ERROR to the Circuit Court of the United States for the Southern District of New York. In 1873, Davies & Co. imported into the port of New York certain merchandise, on which the collector imposed and collected a duty of fifty per cent, under the eighth section of the act of July 14, 1862. 12 Stat. 552. The importers insisted that they were liable only to a duty of thirty-five per cent, under the twenty-second section of the act of March 2, 1861 (id. 191), and the thirteenth section of the act of July 14, 1862 (id. 556). A reduction, under the act of June 6, 1872 (17 id. 231), was allowed. It was admitted at the trial of the suit brought by Davies & Co. against the collector that the goods were,–– 1. Suspenders or braces manufactured of rubber, cotton, and silk; cotton being the component material of chief value. 2. Suspenders or braces manufactured of rubber, cotton, and silk; cotton being the component material of chief value, and the silk, being a few threads, only used for purposes of ornamentation.

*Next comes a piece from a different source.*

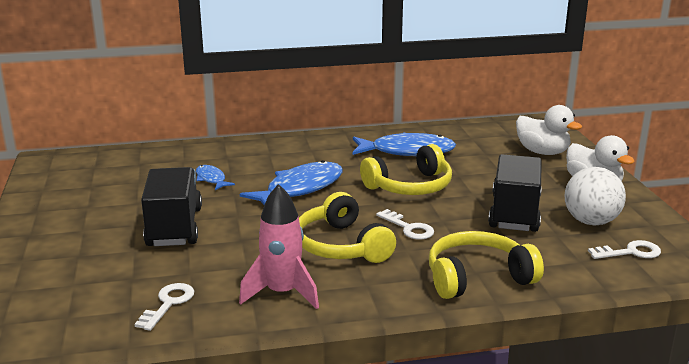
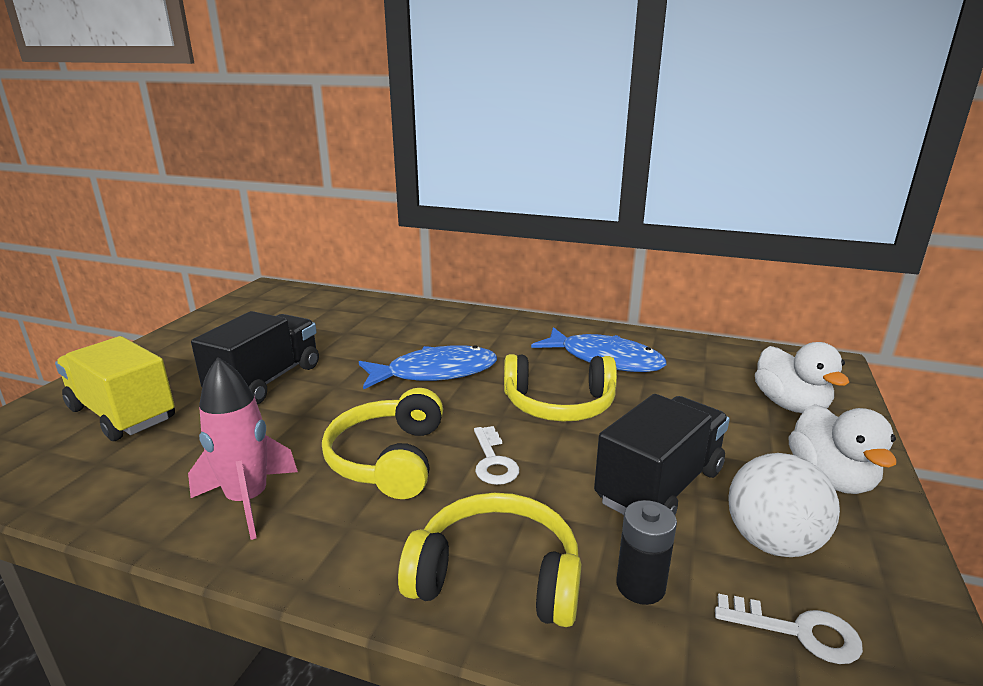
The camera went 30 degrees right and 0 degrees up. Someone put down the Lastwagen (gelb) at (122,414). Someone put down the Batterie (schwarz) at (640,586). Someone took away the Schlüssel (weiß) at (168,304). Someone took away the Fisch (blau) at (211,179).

It also appeared that they were commercially known as suspenders or braces, and that these terms are synonymous. Judgment having been rendered for the plaintiffs, the collector sued out this writ of error.
The opinion of the court was delivered by: Mr. Justice Hunt delivered the opinion of the court.
The Solicitor-General for the plaintiff in error.
Mr. Edward Hartley, contra.
The twenty-second section of the act of March 2, 1861 (12 Stat. 191), imposed a duty of thirty per cent on 'braces, suspenders, webbing, or other fabrics, composed wholly or in part of india-rubber, not otherwise provided for.'
The eighth section of the act of July 14, 1862 (id. 552), imposes the following duty: 'On manufactures of india-rubber and silk, or of india-rubber and silk and other materials, fifty per cent ad valorem.'
The thirteenth section imposes: 'In addition to the duties heretofore imposed by law on braces, suspenders, webbing, or other fabrics, composed wholly or in part of india-rubber, not otherwise provided for, five per cent ad valorem.' Id. 555, 556.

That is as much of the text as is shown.